La France et l’Europe ont mis en place des accords impérialistes avec les pays d’origine et de transit pour bloquer l’immigration et opèrent un chantage économique et aux visas avec ces États. Les laissez-passer constituent alors le nerf de la guerre pour procéder aux expulsions. Par exemple, en ce moment l’Algérie ne délivre plus de laissez-passer aux préfectures et malgré cela les personnes algériennes sont quand même traquées et gardées enfermées.

Pour finir, on peut rappeler que les luttes contre les politiques anti-migratoires sont indissociables des luttes anti-impérialistes. Le renforcement de la France en Kanaky, les discriminations à Mayotte et dans ses colonies en général, et la complicité de la France dans la colonisation de la Palestine par l’État sioniste, sont l’application de la politique coloniale française. 

Cette politique va de pair avec les violences faites aux immigrés, la fermeture des frontières et le business généré. La déshumanisation des personnes musulmanes, arabes, noires, est un continuum colonial raciste et islamophobe qui autorise le génocide des Palestiniens et les milliers de migrants qui sont tués en mer, à la rue et dans les prisons.

Il est urgent de nous mobiliser massivement contre ces politiques, pour la régularisation de tous les sans-papiers, pour les droits des mineurs isolés, pour l’abolition des centres de rétention et contre l’impérialisme.

Solidarité avec tous les immigrés, à bas le racisme d’État et l’impérialisme !

« Je comprends pas à la télé, BFM disent que l’Algérie ne veut pas prendre ses ressortissants mais y’a des avions pour l’Algérie. »

Au CRA de Toulouse, il n’y a plus de secteurs femmes et famille, toutes les cellules sont maintenant destinées aux hommes.
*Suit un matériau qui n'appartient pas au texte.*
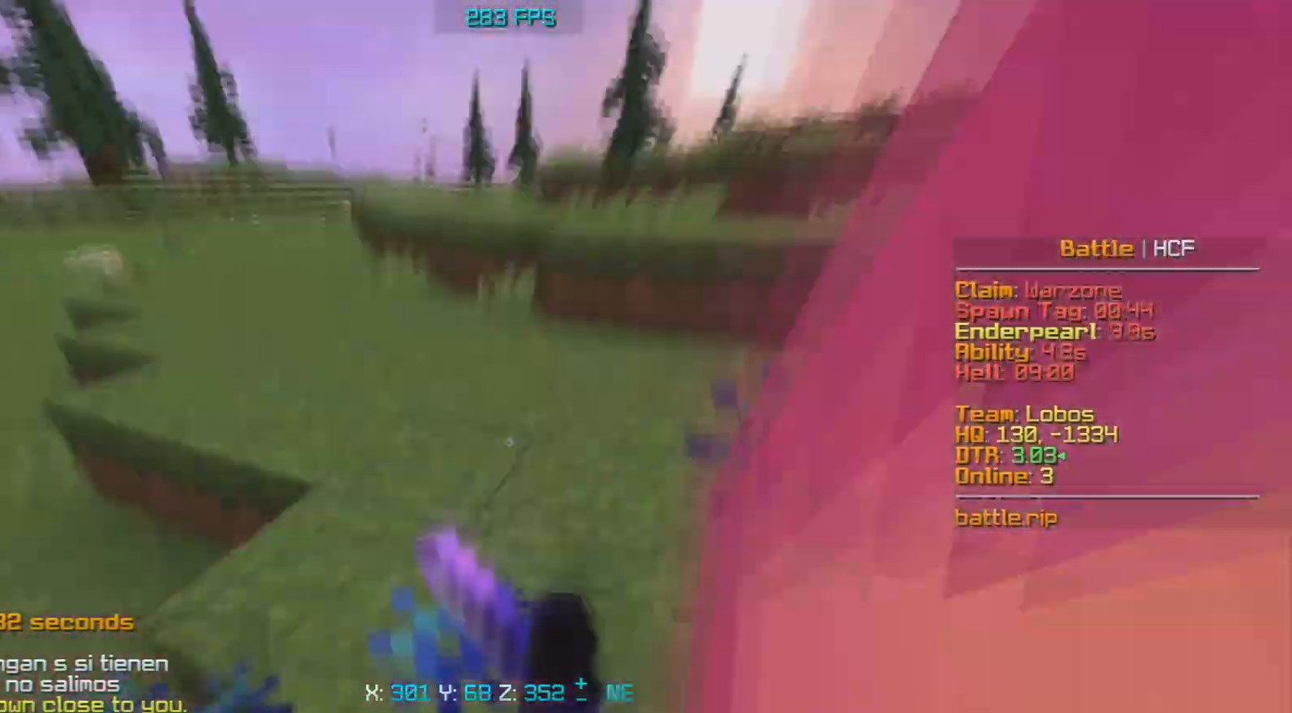
{"keys": ["a", "w"], "mouse": ["left"], "events": [[67, "space", "up"], [300, "a", "down"]]}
L’objectif de l’Etat est d’enfermer systématiquement les sortants de prison et d’appliquer la double peine. Pour rappel, cela consiste à enfermer au CRA puis à expulser les personnes qui ont commis un crime ou un délit, alors qu’elles ont purgé leur peine de prison. Pour autant, les femmes et les familles ne sont pas épargnées, et si elles ne sont pas enfermées au CRA de Toulouse, elles sont assignées à résidence (AAR). La durée des AAR a augmenté avec la dernière loi Asile et Immigration de 2024, passant à 45 jours renouvelables deux fois, pour une durée totale pouvant aller jusqu’à 135 jours. Par ailleurs, l’AAR est de plus en plus utilisée par les préfectures quand l’expulsion n’a pas pu avoir lieu au terme de la durée maximale d’enfermement. Cette pratique permet de continuer à punir et torturer les personnes : n’ayant pas de titre de voyage valide ou de laissez-passer consulaire, elles restent inexpulsables.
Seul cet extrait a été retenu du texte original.